Le parti du Congrès, classé au centre-gauche – et qui en 1975 avait été jusqu’à emprisonner des étudiants pour leur liberté de parole – soutient les manifestations qui se succèdent sur tous les campus et dans toutes les grandes villes. Plus de 450 universitaires connus, présents dans le pays ou à l’étranger, ont signé une pétition qui déclare notamment : « JNU symbolise un imaginaire vital de l’espace universitaire – un imaginaire qui embrasse la pensée critique, la dissidence démocratique, le militantisme étudiant et la pluralité des opinions politiques, écrivent les signataires. C’est cet imaginaire critique que le pouvoir actuel cherche à détruire.  » Les manifestations étudiantes demandent à ce que Kanhaiya Kumar soit relâché, ce que le gouvernement ne semble pas prêt à faire. Cependant il a du faire arrêter l’un des avocats qui a attaqué les étudiants en pleine cour de justice – mais qui a pu payer une caution pour sortir libre. Surtout, cinq autres étudiants de la JNUSU ont été arrêtés ce mercredi 24 février, toujours pour « sédition ». La question désormais est la suivante : la répression ne va-t-elle pas pousser encore plus loin la révolte étudiante ? D’autant plus que la caste fermière des Jats a organisé d’immenses manifestations pour obtenir des quotas d’emplois dans les services publics, visiblement avec succès ; le gouvernement ne pouvant affronter plusieurs révoltes en même temps.

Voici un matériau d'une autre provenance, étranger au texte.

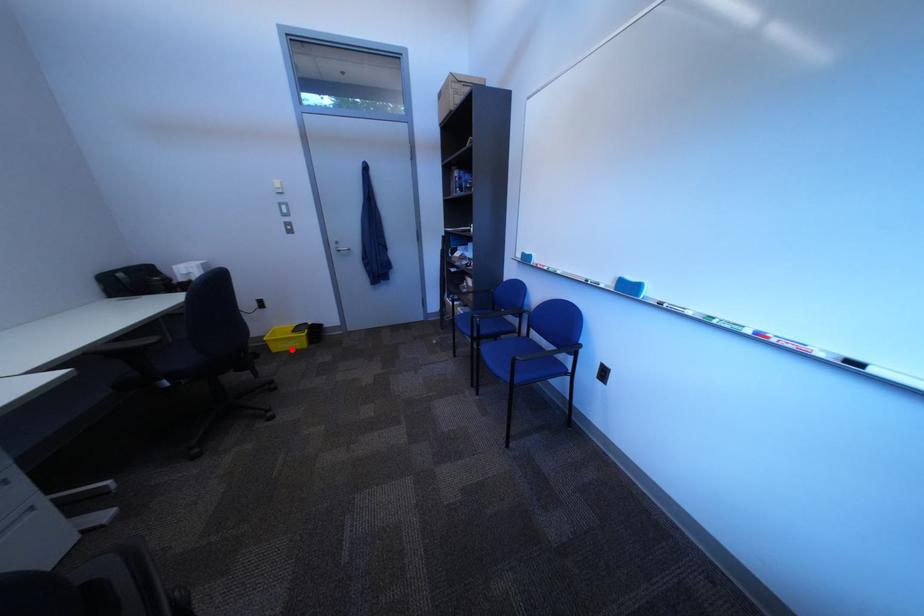
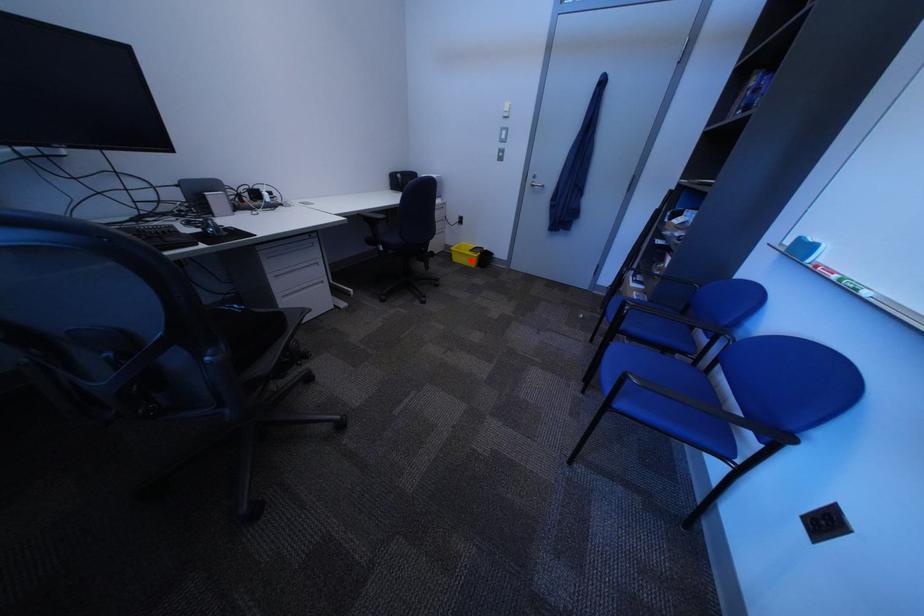
I am providing you with two images of the same scene from different viewpoints. A red point is marked on the first image and another point is marked on the second image. Do the highlighted points in image1 and image2 indicate the same real-world spot?

Yes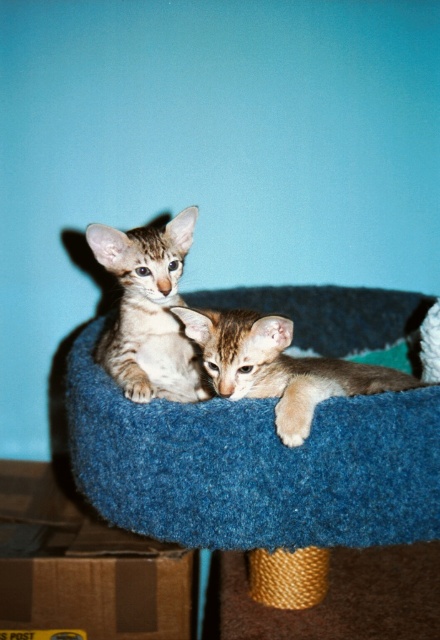
You are a cat owner who wants to place a new toy for your kittens. The toy is 10 cm tall. You have two options to place it either on the brown cardboard box at lower left or on the tabby fur kitten at center. Which location would you choose to ensure the toy won

The brown cardboard box at lower left is much taller than the tabby fur kitten at center, so placing the toy on the brown cardboard box at lower left would be more stable and safer for the kitten.

You are a cat owner who wants to ensure your light brown fur kitten at center has enough space to stretch out on the blue felt cat bed at center. Based on the scene, can the kitten comfortably fit on the bed?

The blue felt cat bed at center is wider than the light brown fur kitten at center, so the kitten can comfortably stretch out on the bed.

You are standing in front of the cat tree where the two kittens are resting. You notice two specific points marked on the image. Which of these points, point (51,561) or point (414,381), is closer to you?

Point (51,561) is closer to the viewer than point (414,381).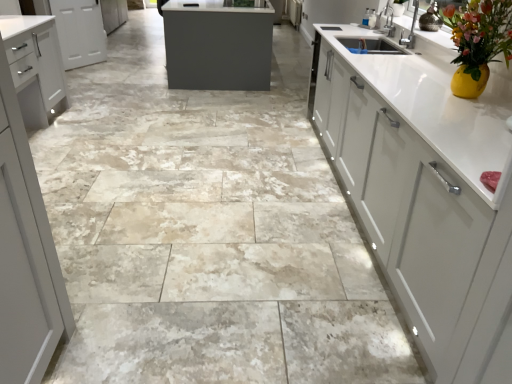
You are a GUI agent. You are given a task and a screenshot of the screen. Output one action in this format:
    pyautogui.click(x=<x>, y=<y>)
    Task: Click on the vacant area that lies to the right of white matte cabinet at upper left, the 2th cabinetry when ordered from front to back
    The image size is (512, 384).
    Given the screenshot: What is the action you would take?
    pyautogui.click(x=115, y=68)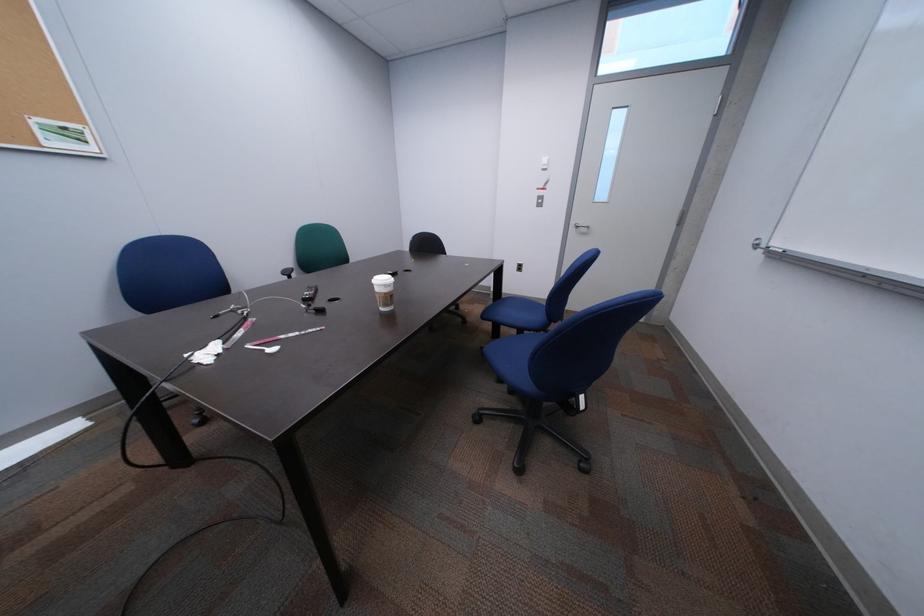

Les manifestations étudiantes ont réuni au moins 10 000 étudiants à Delhi, ailleurs il y a des affrontements avec les étudiants d’extrême-droite proche du BJP. Pour l’instant les étudiants ne montrent aucun signe de fléchissement, au contraire.

Le gouvernement Modi vient de perdre énormément de crédit politique auprès de la population et de la jeunesse, d’autant plus qu’il avait essayé de relancer les négociations avec le gouvernement pakistanais, notamment sur les questions de terrorisme et sur le Cachemire. Évidemment, les négociations sont désormais suspendues.